Verbrecher

Was ist eigentlich ein „Verbrecher“?

Beim Begriff des Verbrechens scheiden sich die Juristen vom Rest der Welt.

Wer jemals § 12 des Strafgesetzbuches gelesen hat, weiß, dass ein Verbrechen nichts anderes ist, als eine Straftat, die mit mindestens 1 Jahr Haft bedroht wird. Sagt das Gesetz „mindestens 1 Jahr“, liegt ein Verbrechen vor; sagt es „6 Monate bis 5 Jahre“, dann eben nicht.

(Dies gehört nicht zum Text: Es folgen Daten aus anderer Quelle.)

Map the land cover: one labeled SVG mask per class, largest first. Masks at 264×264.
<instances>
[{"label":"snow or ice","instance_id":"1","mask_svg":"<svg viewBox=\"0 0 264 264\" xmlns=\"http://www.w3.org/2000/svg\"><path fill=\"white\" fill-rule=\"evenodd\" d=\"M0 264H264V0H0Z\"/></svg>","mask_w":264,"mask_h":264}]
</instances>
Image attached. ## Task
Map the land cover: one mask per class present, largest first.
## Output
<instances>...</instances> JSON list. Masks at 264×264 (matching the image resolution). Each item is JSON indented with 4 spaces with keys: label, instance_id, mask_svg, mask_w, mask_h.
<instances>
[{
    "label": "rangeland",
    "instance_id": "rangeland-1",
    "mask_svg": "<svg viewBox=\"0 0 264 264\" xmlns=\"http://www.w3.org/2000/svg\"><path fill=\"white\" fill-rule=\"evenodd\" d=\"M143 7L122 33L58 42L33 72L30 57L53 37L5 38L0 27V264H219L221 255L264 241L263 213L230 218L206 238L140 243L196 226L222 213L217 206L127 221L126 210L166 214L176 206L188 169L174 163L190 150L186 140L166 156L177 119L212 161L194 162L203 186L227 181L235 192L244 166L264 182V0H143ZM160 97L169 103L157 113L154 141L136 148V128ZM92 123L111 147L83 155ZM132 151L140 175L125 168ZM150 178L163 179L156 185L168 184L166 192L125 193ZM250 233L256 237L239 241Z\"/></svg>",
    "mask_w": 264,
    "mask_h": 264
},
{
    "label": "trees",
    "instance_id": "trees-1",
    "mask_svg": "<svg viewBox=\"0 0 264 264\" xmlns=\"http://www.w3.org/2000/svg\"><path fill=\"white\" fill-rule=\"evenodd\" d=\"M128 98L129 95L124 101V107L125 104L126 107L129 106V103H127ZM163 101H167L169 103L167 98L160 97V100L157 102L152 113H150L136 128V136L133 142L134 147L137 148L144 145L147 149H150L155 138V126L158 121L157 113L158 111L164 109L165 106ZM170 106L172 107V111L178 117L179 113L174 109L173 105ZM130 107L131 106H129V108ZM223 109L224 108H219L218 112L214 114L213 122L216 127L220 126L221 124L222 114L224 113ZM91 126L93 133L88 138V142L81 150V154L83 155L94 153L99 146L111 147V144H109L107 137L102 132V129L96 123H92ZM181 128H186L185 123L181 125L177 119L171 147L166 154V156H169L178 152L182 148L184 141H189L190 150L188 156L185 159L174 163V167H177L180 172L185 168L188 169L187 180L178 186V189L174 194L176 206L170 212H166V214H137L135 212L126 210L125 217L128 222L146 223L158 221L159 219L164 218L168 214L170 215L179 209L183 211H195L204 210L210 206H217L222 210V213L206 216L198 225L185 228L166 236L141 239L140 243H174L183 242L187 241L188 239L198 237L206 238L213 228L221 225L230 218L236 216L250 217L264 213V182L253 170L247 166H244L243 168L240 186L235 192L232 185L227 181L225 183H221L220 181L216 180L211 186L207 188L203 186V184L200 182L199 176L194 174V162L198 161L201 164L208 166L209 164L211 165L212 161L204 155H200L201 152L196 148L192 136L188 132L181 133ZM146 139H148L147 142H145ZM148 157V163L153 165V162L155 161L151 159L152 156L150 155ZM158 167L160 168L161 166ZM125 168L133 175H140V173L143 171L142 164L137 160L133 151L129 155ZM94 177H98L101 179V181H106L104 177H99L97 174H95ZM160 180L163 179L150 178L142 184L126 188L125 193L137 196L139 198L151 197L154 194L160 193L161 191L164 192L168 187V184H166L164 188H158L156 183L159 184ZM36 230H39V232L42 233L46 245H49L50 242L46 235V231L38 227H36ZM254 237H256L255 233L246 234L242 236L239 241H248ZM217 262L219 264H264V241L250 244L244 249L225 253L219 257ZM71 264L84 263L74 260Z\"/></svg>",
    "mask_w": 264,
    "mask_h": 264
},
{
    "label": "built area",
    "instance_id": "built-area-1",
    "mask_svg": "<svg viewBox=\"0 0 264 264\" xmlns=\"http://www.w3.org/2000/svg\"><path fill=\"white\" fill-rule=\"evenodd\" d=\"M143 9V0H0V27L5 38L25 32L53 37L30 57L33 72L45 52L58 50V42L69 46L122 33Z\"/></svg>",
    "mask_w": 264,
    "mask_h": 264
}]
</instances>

Außerhalb der Justiz hingegen ist „Verbrechen“ ein Kampfbegriff. Noch so engagiertes Eintreten gegen das Bienensterben, den Pflegenotstand oder die Kinderarmut wird milde belächelt. Wer jedoch das Verbrechen bekämpft, wird populär, egal ob die Definition des § 12 StGB greift oder nicht. Denn statistisch gesehen muss jeder in diesem Land etwa alle 400 Jahre mit einem Wohnungseinbruch rechnen. Das macht Angst, das erfordert den starken Staat.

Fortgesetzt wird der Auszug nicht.